- ACTIVITY: Reproduce word for word the lines from the one containing "TAG - ECOSISTEMA GALAXY" through the one containing "Ottobre 2019", including both. Leave the pictures out of your copy.

[INPUT RECORDS Boundary: Start]

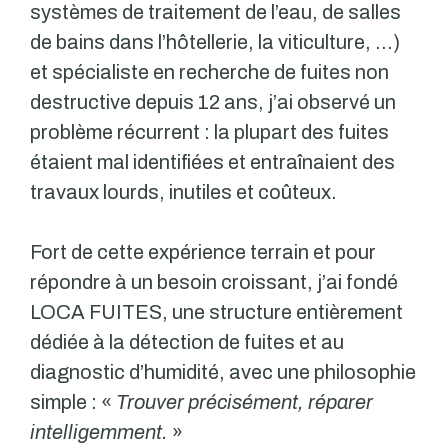
systèmes de traitement de l’eau, de salles
de bains dans l’hôtellerie, la viticulture, …)
et spécialiste en recherche de fuites non
destructive depuis 12 ans, j’ai observé un
problème récurrent : la plupart des fuites
étaient mal identifiées et entraînaient des
travaux lourds, inutiles et coûteux.
Fort de cette expérience terrain et pour
répondre à un besoin croissant, j’ai fondé
LOCA FUITES, une structure entièrement
dédiée à la détection de fuites et au
diagnostic d’humidité, avec une philosophie
simple : «
Trouver précisément, réparer
intelligemment.
»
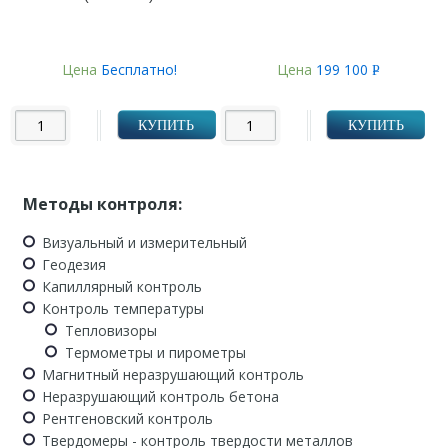
Цена
Бесплатно!
Цена
199 100
Р
УБ.
КУПИТЬ
КУПИТЬ
Методы контроля:
Визуальный и измерительный
Геодезия
Капиллярный контроль
Контроль температуры
Тепловизоры
Термометры и пирометры
Магнитный неразрушающий контроль
Неразрушающий контроль бетона
Рентгеновский контроль
Твердомеры - контроль твердости металлов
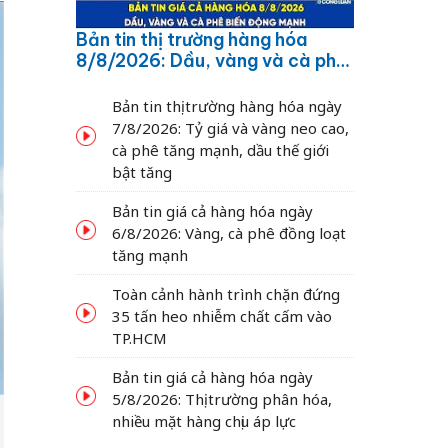
Bản tin thị trường hàng hóa
8/8/2026: Dầu, vàng và cà phê
biến động mạnh
Bản tin thị trường hàng hóa ngày
7/8/2026: Tỷ giá và vàng neo cao,
cà phê tăng mạnh, dầu thế giới
bật tăng
Bản tin giá cả hàng hóa ngày
6/8/2026: Vàng, cà phê đồng loạt
tăng mạnh
Toàn cảnh hành trình chặn đứng
35 tấn heo nhiễm chất cấm vào
TP.HCM
Bản tin giá cả hàng hóa ngày
5/8/2026: Thị trường phân hóa,
nhiều mặt hàng chịu áp lực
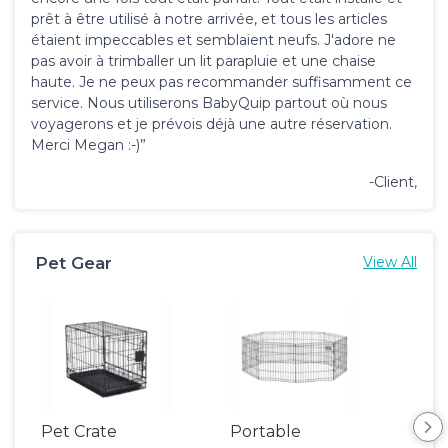
prêt à être utilisé à notre arrivée, et tous les articles
étaient impeccables et semblaient neufs. J'adore ne
pas avoir à trimballer un lit parapluie et une chaise
haute. Je ne peux pas recommander suffisamment ce
service. Nous utiliserons BabyQuip partout où nous
voyagerons et je prévois déjà une autre réservation.
Merci Megan :-)”
-Client,
Pet Gear
View All
Pet Crate
Portable
Saf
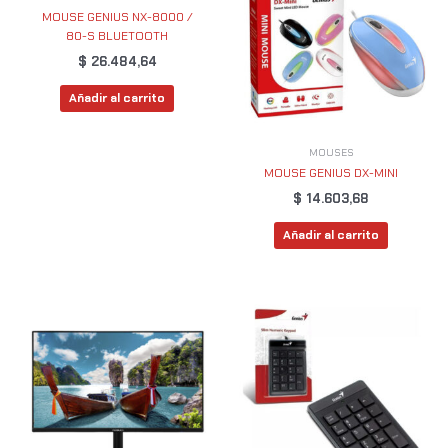
MOUSE GENIUS NX-8000 /
80-S BLUETOOTH
$
26.484,64
Añadir al carrito
MOUSES
MOUSE GENIUS DX-MINI
$
14.603,68
Añadir al carrito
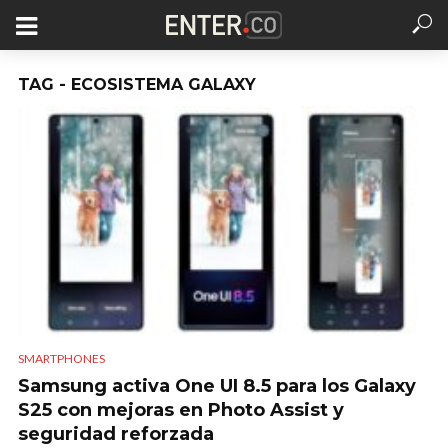
TAG - ECOSISTEMA GALAXY
SMARTPHONES
Samsung activa One UI 8.5 para los Galaxy
S25 con mejoras en Photo Assist y
seguridad reforzada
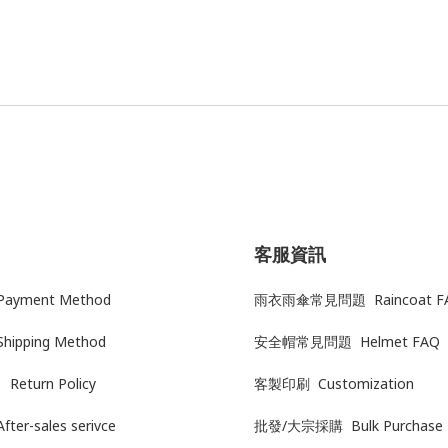
客服資訊
yment Method
雨衣雨傘常見問題 Raincoat F
Shipping Method
安全帽常見問題 Helmet FAQ
Return Policy
客製印刷 Customization
After-sales serivce
批發/大宗採購 Bulk Purchase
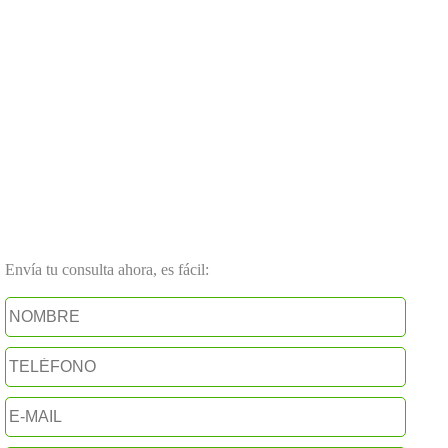
Envía tu consulta ahora, es fácil:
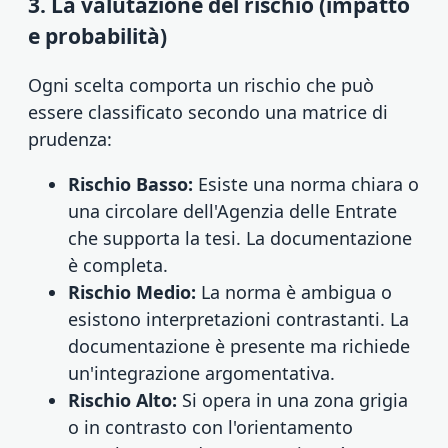
3. La valutazione del rischio (impatto
e probabilità)
Ogni scelta comporta un rischio che può
essere classificato secondo una matrice di
prudenza:
Rischio Basso:
Esiste una norma chiara o
una circolare dell'Agenzia delle Entrate
che supporta la tesi. La documentazione
è completa.
Rischio Medio:
La norma è ambigua o
esistono interpretazioni contrastanti. La
documentazione è presente ma richiede
un'integrazione argomentativa.
Rischio Alto:
Si opera in una zona grigia
o in contrasto con l'orientamento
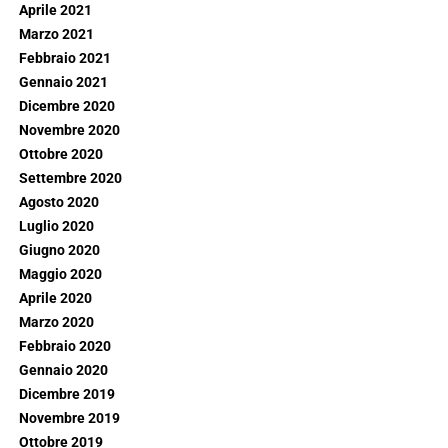
Aprile 2021
Marzo 2021
Febbraio 2021
Gennaio 2021
Dicembre 2020
Novembre 2020
Ottobre 2020
Settembre 2020
Agosto 2020
Luglio 2020
Giugno 2020
Maggio 2020
Aprile 2020
Marzo 2020
Febbraio 2020
Gennaio 2020
Dicembre 2019
Novembre 2019
Ottobre 2019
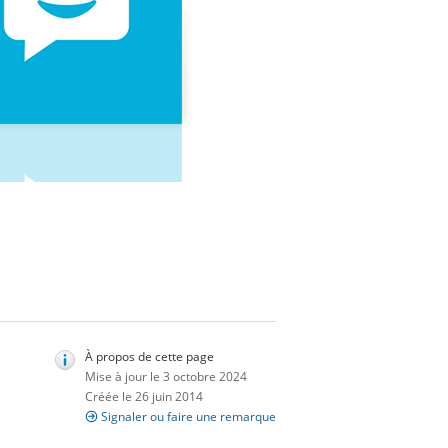
À propos de cette page
Mise à jour le 3 octobre 2024
Créée le 26 juin 2014
Signaler ou faire une remarque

[INPUT RECORDS Boundary: End]

- RESULT OF THIS TASK:
TAG - ECOSISTEMA GALAXY
SMARTPHONES
Samsung activa One UI 8.5 para los Galaxy
S25 con mejoras en Photo Assist y
seguridad reforzada
客服資訊
yment Method
雨衣雨傘常見問題 Raincoat F
Shipping Method
安全帽常見問題 Helmet FAQ
Return Policy
客製印刷 Customization
After-sales serivce
批發/大宗採購 Bulk Purchase
Envía tu consulta ahora, es fácil:
3. La valutazione del rischio (impatto
e probabilità)
Ogni scelta comporta un rischio che può
essere classificato secondo una matrice di
prudenza:
Rischio Basso:
Esiste una norma chiara o
una circolare dell'Agenzia delle Entrate
che supporta la tesi. La documentazione
è completa.
Rischio Medio:
La norma è ambigua o
esistono interpretazioni contrastanti. La
documentazione è presente ma richiede
un'integrazione argomentativa.
Rischio Alto:
Si opera in una zona grigia
o in contrasto con l'orientamento
Aprile 2021
Marzo 2021
Febbraio 2021
Gennaio 2021
Dicembre 2020
Novembre 2020
Ottobre 2020
Settembre 2020
Agosto 2020
Luglio 2020
Giugno 2020
Maggio 2020
Aprile 2020
Marzo 2020
Febbraio 2020
Gennaio 2020
Dicembre 2019
Novembre 2019
Ottobre 2019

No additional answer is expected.